Note that there are two dataset cleaning tasks before a machine learning model development can begin:

* Cleaning the data so the framework understands the data right, i.e. formatting, removing confusing symbols, quotes, etc.
* Cleaning (preprocessing) the data to improve the ML task, i.e. imputing values, removing outliers, removing incorrect dataset values, deriving variables, selecting variables, etc.

Both cleaning steps are crucial in preparing the dataset for model development.

**Quote:** "As data scientists, our job is to extract signal from noise." (ref: KDnuggets)

Let's see what our data files contain:

In [None]:
import pandas as pd

# Locate and load the data file
df = pd.read_csv('../datasets/USCensus1990.data.csv')

# Sanity check
print(f'N rows={len(df)}, M columns={len(df.columns)}')
df.head()

In [None]:
# Locate and load the data file
df = pd.read_csv('../datasets/Admission_Predict_Ver1.1.csv')

# Sanity check
print(f'N rows={len(df)}, M columns={len(df.columns)}')
df.head()

In [None]:
# Locate and load the data file
df = pd.read_csv('../datasets/hfi_cc_2018.csv')

# Sanity check
print(f'N rows={len(df)}, M columns={len(df.columns)}')
df.head()

## The Human Freedom Index Dataset¶
Opening the hfi_cc_2018 CSV data file in Weka is tricky as it needs two modifications as in below:

* Using a text editor, change the value "d'Ivoire" to "dIvoire" by removing the single quote. The single quote is used by Weka to mark nominal variables.
* Using a text editor add single quotes to the feature name region to mark it as nominal. Weka wants to see single quotes in the variable name (in the header) to be able to load the type of the variables correctly.


This particular example shows that data mining, machine learning frameworks such as Weka have their own standards that the model developer has to pay attention.

## Weka Framework

Weka is a data analytics framework (open-source, Java based) with very strong ML and data mining abilities. To install:

1. Download and install 64-bit Java JRE https://www.java.com/en/download/
2. Download Weka Linux distro zip file from https://www.cs.waikato.ac.nz/ml/weka/downloading.html

and extract the zip to C:\weka on your computer's local disk. Use Windows command prompt:

1. Check the version of Java: java -version so that make sure the java on the path is reflected to the one downloaded.
2. On a command prompt, run java -Xmx8g -jar c:\weka\weka.jar (8GB heap space to be used for big data files - make sure your computer supports, or adjust this value)

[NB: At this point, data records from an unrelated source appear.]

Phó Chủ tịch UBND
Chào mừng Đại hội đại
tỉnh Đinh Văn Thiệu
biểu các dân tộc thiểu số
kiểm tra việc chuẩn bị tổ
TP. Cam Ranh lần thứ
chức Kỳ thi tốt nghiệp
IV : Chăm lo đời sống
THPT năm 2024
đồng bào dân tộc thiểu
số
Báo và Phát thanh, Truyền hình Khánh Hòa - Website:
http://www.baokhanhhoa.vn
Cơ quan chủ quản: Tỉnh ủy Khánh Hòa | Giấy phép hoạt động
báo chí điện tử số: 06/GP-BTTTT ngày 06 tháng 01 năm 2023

WATCH THE RELATED LECTURE for opening, using Weka, preprocessing and running Random Forest classifier.

## Graduate Admissions Dataset

Let's open the data file Admission_Predict.csv in Weka. Click on Explorer and open the CSV file with Open File button. We need a dependent variable to predict or do something with it. Let's pick A9 - Chance of Admit (A_XX is the attribute which starts from index 1). We need to convert this variable to a categorical variable.

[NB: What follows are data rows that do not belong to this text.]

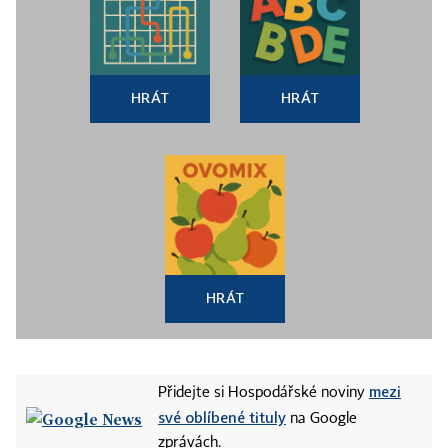
HRÁT
HRÁT
HRÁT
mezi
Přidejte si Hospodářské noviny
své oblíbené tituly
na Google
zprávách.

1. In Filter, AddExpression -E "ifelse (A9 > 0.9, 1, 0)" -N Admit then press Apply
2. In Filter, NumericToNominal -R last
3. In Filter, RenameNominalValues -R last -N "0:No, 1:Yes"

After preprocessing pick the RandomForest (RF) classifier from Classifier-Trees-RandomForest. Run it with 10-fold cross validation, with Start button. Observe the outcome

**Question:** Why do you think RF model performance results 100%?

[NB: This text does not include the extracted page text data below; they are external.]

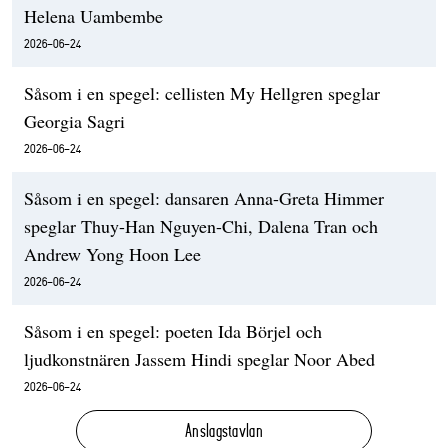
Helena Uambembe
2026-06-24
Såsom i en spegel: cellisten My Hellgren speglar
Georgia Sagri
2026-06-24
Såsom i en spegel: dansaren Anna-Greta Himmer
speglar Thuy-Han Nguyen-Chi, Dalena Tran och
Andrew Yong Hoon Lee
2026-06-24
Såsom i en spegel: poeten Ida Börjel och
ljudkonstnären Jassem Hindi speglar Noor Abed
2026-06-24
Anslagstavlan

Now remove the variable "Serial No." (Why useless?) and remove "Chance of Admit" variable (Remove button down below). Remember we categorized it to the variable named "Admit".

**Question:** Why do you think RF model performance is less than 100% now?

---

Student: Below cell can be safely ignored. This is the code to display markdown tables left oriented in this notebook.

In [None]:
%%html
<style>
    table {margin-left: 0 !important;}
</style>